High-end calibrated monitors are a must. A laptop isn’t going to cut it for accurate picture quality control. Finally, colorists will prefer to work with a color grading surface — a control board that allows colorists to accurately and precisely control adjustments.
Color grading surfaces traditionally have at least three track balls that control the color wheels. In addition, there will be a multitude of buttons and dials to allow colorists to make speedy adjustments. There are many reasons to use a color grading surface over a traditional keyboard and mouse, primarily the ability to speed up the overall workflow. For more on the construction of a color suite, check out this great post from Mixing Light.
Image via Mixing Light
Color grading surfaces work with color grading software to create the final look of the film or video. Many professional colorists use programs like DaVinci Resolve, Avid Symphony, Nucoda, and Baselight.
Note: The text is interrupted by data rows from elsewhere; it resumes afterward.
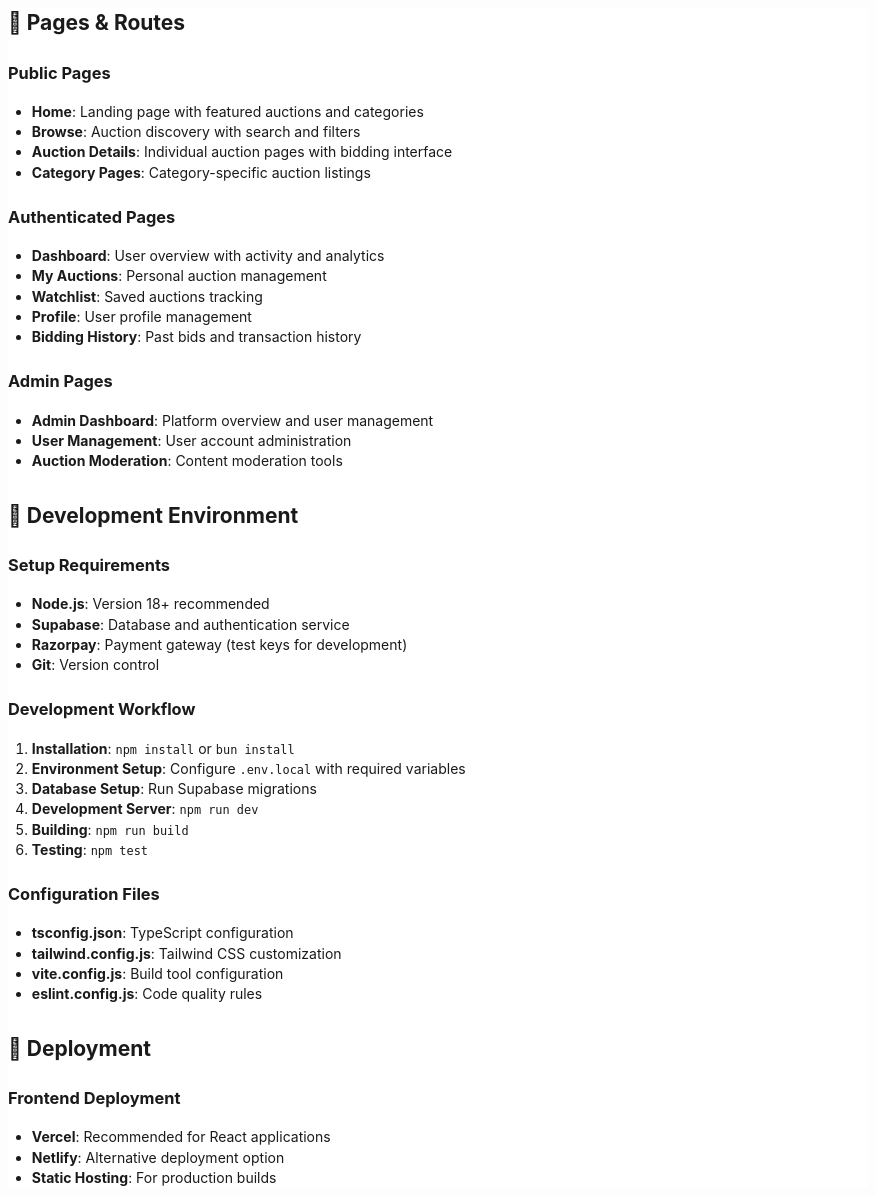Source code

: ## 📱 Pages & Routes

### Public Pages
- **Home**: Landing page with featured auctions and categories
- **Browse**: Auction discovery with search and filters
- **Auction Details**: Individual auction pages with bidding interface
- **Category Pages**: Category-specific auction listings

### Authenticated Pages
- **Dashboard**: User overview with activity and analytics
- **My Auctions**: Personal auction management
- **Watchlist**: Saved auctions tracking
- **Profile**: User profile management
- **Bidding History**: Past bids and transaction history

### Admin Pages
- **Admin Dashboard**: Platform overview and user management
- **User Management**: User account administration
- **Auction Moderation**: Content moderation tools

## 🔧 Development Environment

### Setup Requirements
- **Node.js**: Version 18+ recommended
- **Supabase**: Database and authentication service
- **Razorpay**: Payment gateway (test keys for development)
- **Git**: Version control

### Development Workflow
1. **Installation**: `npm install` or `bun install`
2. **Environment Setup**: Configure `.env.local` with required variables
3. **Database Setup**: Run Supabase migrations
4. **Development Server**: `npm run dev`
5. **Building**: `npm run build`
6. **Testing**: `npm test`

### Configuration Files
- **tsconfig.json**: TypeScript configuration
- **tailwind.config.js**: Tailwind CSS customization
- **vite.config.js**: Build tool configuration
- **eslint.config.js**: Code quality rules

## 🚀 Deployment

### Frontend Deployment
- **Vercel**: Recommended for React applications
- **Netlify**: Alternative deployment option
- **Static Hosting**: For production builds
Generalists and video editors will traditionally use DaVinci Resolve, Magic Bullet Colorista, or the built-in color correction tools in their NLE, like Premiere Pro’s Lumetri Color panel or the color wheels and match color feature in Final Cut Pro X.
As more generalists and video editors take on color grading, prepare to see DaVinci Resolve continue to make major strides as an NLE — and watch all the NLEs continue to advance their internal color grading abilities.